══ DATA FOR PROCESSING
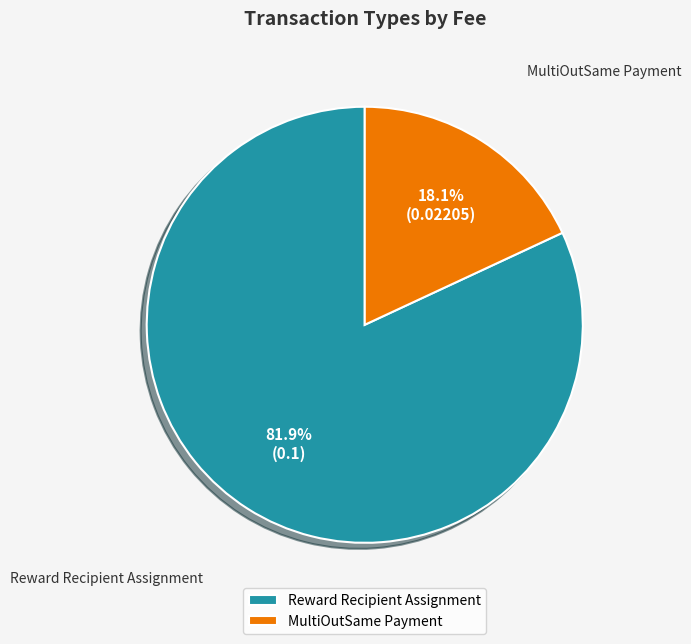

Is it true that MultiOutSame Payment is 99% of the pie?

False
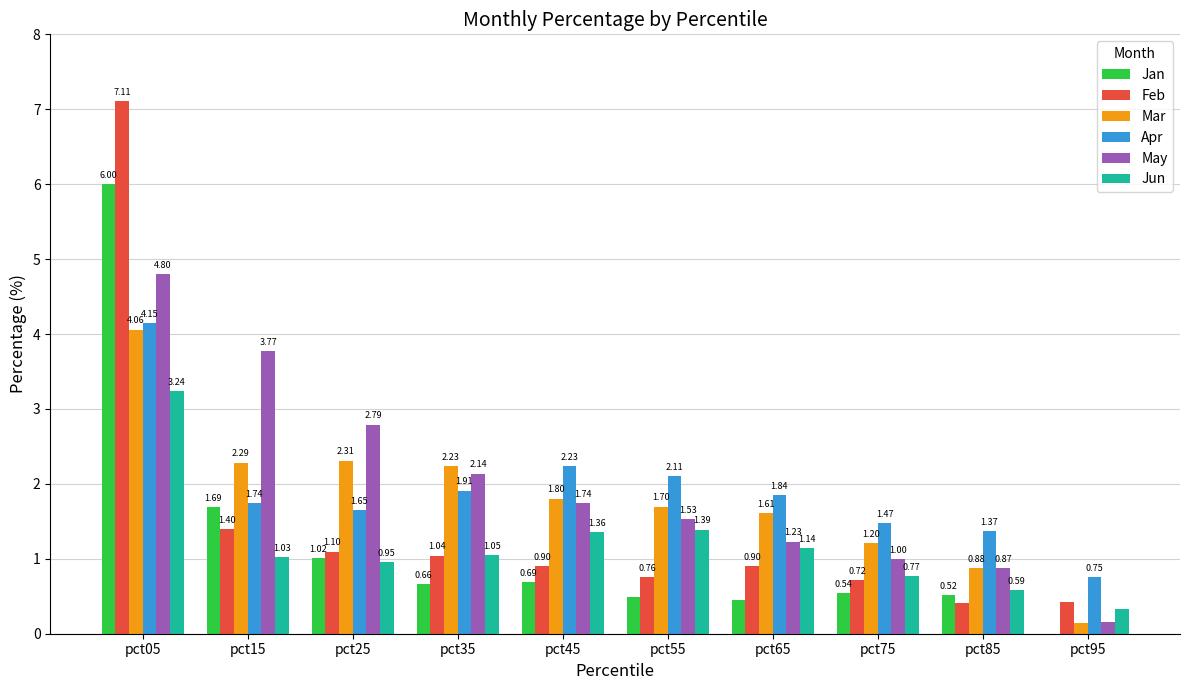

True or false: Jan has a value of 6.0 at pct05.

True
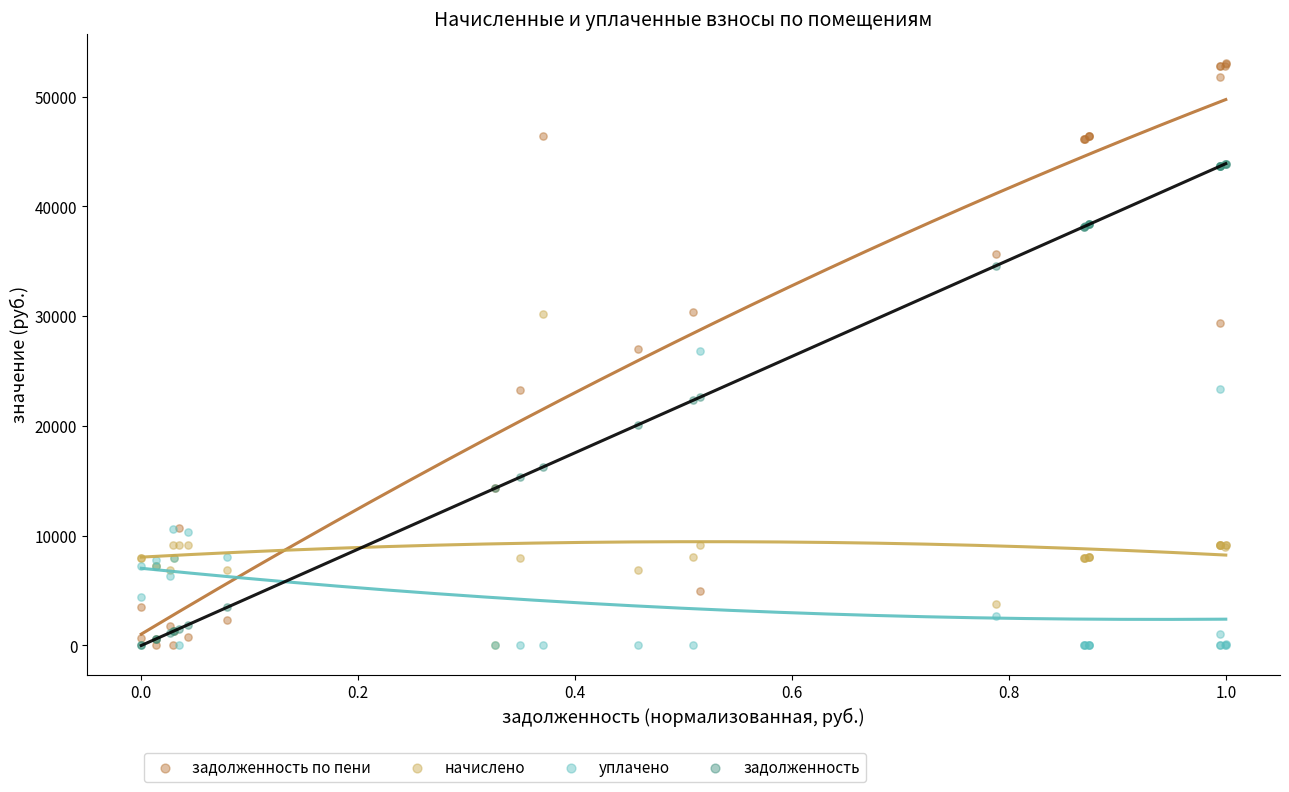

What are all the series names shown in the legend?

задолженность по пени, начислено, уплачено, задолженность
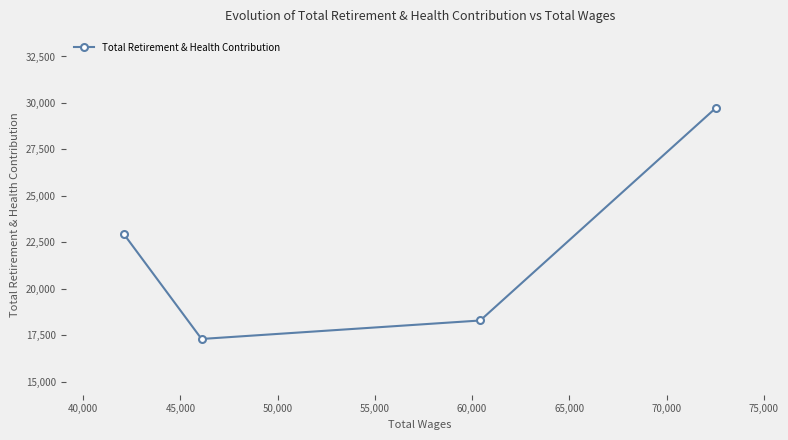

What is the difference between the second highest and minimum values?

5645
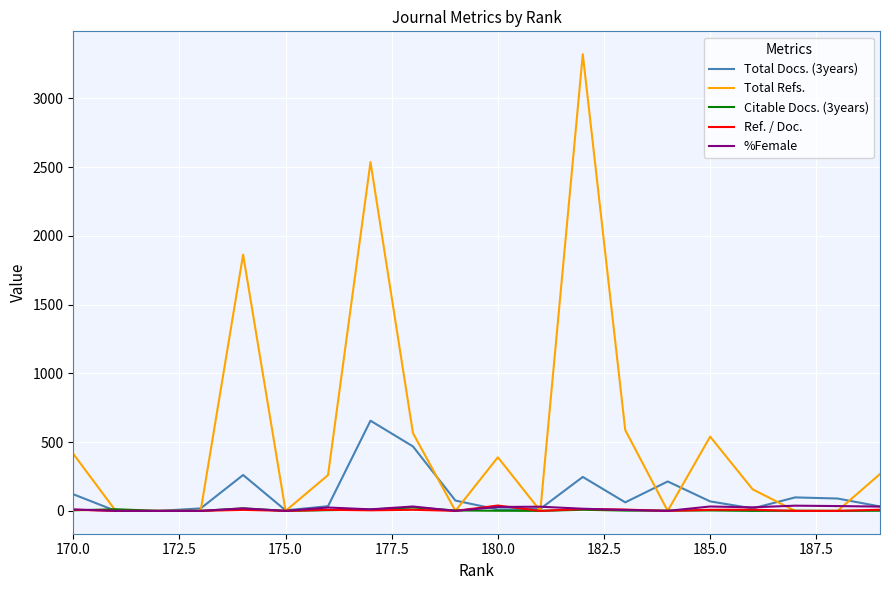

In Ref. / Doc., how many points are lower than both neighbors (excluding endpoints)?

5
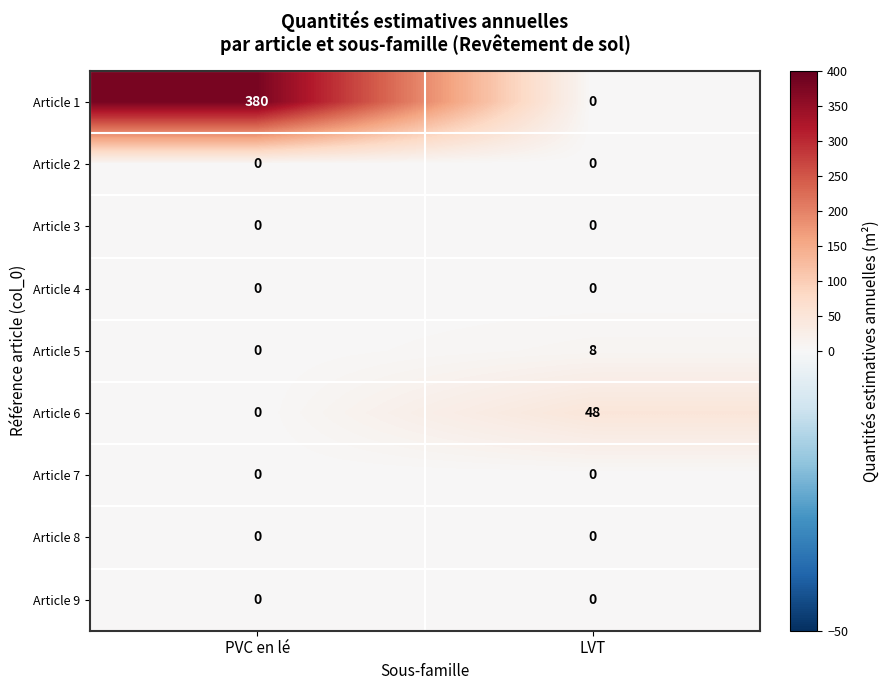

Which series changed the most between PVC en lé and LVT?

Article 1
════
● **WHAT YOU ARE ASKED TO DO**
Locate each line in the records that contains the word "between" and reproduce every such line in full.

● **OUTPUT OF THE TASK**
What is the difference between the second highest and minimum values?
Which series changed the most between PVC en lé and LVT?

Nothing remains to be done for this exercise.